Aber diese unabhängigen Verlage wurden nach und nach von Konzernen wie Bertelsmann-Random-House aufgekauft, die ein gemeinsames Eingangslektorat für alle unter ihrem Dach vereinten Verlage durchführen. Und wenn Bertelsmann- Random House befindet, dass High Fantasy out ist, dann wird kein einziges der 30 oder mehr abhängigen Labels einen High Fantasy Roman herausbringen, sondern eben nur diesen Mainstream-Sch****. Hinzu kommt, dass diese Großverlage Global Players sind, und dass es für sie billiger und risikoloser ist, ein erfolgreiches englischsprachiges Buch übersetzen zu lassen, als einen unbekannten Autor in Deutschland aufzubauen.
Was kann man dagegen tun?
Als Autor: Sich nicht frustrieren lassen.
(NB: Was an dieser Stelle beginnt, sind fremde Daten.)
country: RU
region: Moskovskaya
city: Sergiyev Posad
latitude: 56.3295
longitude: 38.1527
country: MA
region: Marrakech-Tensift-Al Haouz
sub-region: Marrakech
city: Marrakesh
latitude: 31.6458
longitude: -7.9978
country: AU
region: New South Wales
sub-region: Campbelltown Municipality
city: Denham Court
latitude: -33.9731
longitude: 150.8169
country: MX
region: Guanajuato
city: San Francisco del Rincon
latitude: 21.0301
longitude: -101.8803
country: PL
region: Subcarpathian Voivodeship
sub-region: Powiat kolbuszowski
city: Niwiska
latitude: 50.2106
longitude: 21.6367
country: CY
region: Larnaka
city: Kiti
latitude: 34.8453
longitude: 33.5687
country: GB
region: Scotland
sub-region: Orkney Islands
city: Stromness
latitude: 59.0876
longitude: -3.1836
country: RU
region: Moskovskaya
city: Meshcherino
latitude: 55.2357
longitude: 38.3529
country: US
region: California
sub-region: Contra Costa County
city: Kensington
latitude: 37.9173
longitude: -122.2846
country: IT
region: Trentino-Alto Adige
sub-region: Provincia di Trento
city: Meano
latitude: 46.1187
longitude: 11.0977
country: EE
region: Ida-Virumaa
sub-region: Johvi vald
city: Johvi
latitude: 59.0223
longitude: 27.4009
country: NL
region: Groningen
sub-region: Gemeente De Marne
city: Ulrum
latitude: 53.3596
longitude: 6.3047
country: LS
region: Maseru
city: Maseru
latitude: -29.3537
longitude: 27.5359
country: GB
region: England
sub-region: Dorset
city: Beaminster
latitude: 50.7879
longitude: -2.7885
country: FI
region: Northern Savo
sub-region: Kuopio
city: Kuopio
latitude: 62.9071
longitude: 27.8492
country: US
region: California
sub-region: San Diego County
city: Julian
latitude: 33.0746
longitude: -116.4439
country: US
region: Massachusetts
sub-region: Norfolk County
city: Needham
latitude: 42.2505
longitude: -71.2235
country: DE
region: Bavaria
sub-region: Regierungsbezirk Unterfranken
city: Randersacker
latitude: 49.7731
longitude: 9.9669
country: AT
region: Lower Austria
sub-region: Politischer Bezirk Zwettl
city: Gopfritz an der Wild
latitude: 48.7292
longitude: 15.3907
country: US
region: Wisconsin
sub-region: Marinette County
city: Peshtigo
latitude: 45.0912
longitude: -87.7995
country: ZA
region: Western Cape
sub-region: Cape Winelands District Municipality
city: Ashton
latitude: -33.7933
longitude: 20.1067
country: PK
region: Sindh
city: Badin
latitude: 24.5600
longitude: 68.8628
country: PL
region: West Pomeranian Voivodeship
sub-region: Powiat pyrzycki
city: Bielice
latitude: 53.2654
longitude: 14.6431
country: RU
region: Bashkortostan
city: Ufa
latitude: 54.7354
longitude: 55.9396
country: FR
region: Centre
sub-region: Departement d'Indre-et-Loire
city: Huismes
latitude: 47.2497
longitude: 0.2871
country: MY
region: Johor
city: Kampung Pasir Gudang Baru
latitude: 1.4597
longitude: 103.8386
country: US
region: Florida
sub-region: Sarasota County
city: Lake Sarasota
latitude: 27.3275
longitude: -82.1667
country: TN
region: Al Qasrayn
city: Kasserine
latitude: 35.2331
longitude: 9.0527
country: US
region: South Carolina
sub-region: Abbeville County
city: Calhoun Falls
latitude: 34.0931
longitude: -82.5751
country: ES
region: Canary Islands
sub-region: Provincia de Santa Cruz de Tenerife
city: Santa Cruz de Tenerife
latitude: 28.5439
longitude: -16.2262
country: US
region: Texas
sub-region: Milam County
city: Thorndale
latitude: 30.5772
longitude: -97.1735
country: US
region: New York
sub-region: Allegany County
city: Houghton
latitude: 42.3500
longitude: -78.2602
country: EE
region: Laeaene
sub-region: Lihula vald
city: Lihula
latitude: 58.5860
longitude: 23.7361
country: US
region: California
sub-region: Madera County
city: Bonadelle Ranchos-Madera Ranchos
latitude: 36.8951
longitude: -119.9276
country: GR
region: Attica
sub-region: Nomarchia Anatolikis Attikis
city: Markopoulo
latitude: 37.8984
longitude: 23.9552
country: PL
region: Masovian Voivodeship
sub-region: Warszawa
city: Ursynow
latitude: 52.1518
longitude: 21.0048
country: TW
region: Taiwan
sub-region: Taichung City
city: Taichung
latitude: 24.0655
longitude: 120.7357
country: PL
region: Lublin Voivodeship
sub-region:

Das schreiben, wovon man überzeugt ist, und im Zeitalter der akzeptierten Selbstverlage und des E-Books seine Bücher notfalls selber herausbringen und bewerben. Das ist schwierig, aber nicht wesentlich schwieriger, als eine Agentur zu finden, die einen High- oder Social-Fantasy-Roman bei einem Großverlag unterbringt (oder auch nur dazu bereit ist). Noch vor 10 Jahren, als ich an meinem Debüt gearbeitet habe, galt es als no go, wenn ein Autor selber für sein Buch warb. Das sei Sache des Verlages, und Eigenwerbung hatten nur die Leute nötig, die nicht gut genug für einen richtigen Verlag schreiben konnten und auf einen Druckkosten-Zuschussverlag hereingefallen waren. So zu lesen in Autoren-Foren wie Montsegur. Die Zeiten sind glücklicherweise vorbei, spätestens seitdem auch "richtige Verlage" sich zu dem Ansinnen verstiegen, Autoren könnten sich doch mal um ein Crowd-Funding bemühen, oder schon mal x Exemplare vorab verkaufen, damit sich der Druck für den Verlag auch lohnt. Die Grenzen dessen, was als anständig angesehen wird, haben sich verschoben, und heutzutage gibt es sogar einen ehrenvollen Preis für Selfpublisher, den Seraph. Im Internet zu veröffentlichen kostet kaum Geld und kann bei guten, gut korrigierten und lektorierten Werken, die ansprechend und gekonnt beworben werden absolut erfolgreich sein. Heutzutage BRAUCHEN wir die Gunst der Großverlage nicht mehr. Mist verkauft sich allerdings immer noch nicht, unabhängig, wo er veröffentlicht wird. Außer ein bekannter Name oder ein Riesen-Marketing-Budget stehen dahinter.
Als Leser: Die Augen aufmachen. Nicht nur bei Decius, Relay und anderen Buchhandelsketten, die Festverträge mit den Großverlagen über Regalmeter, Sondertische und Abnahmemengen haben, nach deren aktuellen "Bestsellern" suchen, sondern auch in kleinen (zugegeben immer weniger werdenden) Buchhandlungen, auf Buchmessen, auf Fantasy-Treffen und -cons, in Blogs und Fanzines. Beim Kauf auch mal Unbekanntes wagen. Und gute Sachen, gerade die Nicht-Mainstream-Werke, selber bekannter machen.
Niemand kann einem Verkäufer verdenken, dass er Geld verdienen will. Nur so bleibt er finanzstark genug, um weiter im Geschäft zu bleiben. Aber das ist wie im Lebensmittelhandel. Wenn wir als Kunden immer nur beim Discounter kaufen (oder verkaufen), dann bleiben die Delikatessenläden auf der Strecke. Wenn die Verkäufer merken, dass ein lohnendes Käuferpotential für Delikatessen vorhanden ist, werden vielleicht auch mehr davon angeboten. Ansonsten bleibt nur der Anbau im eigenen Garten, wo das möglich ist.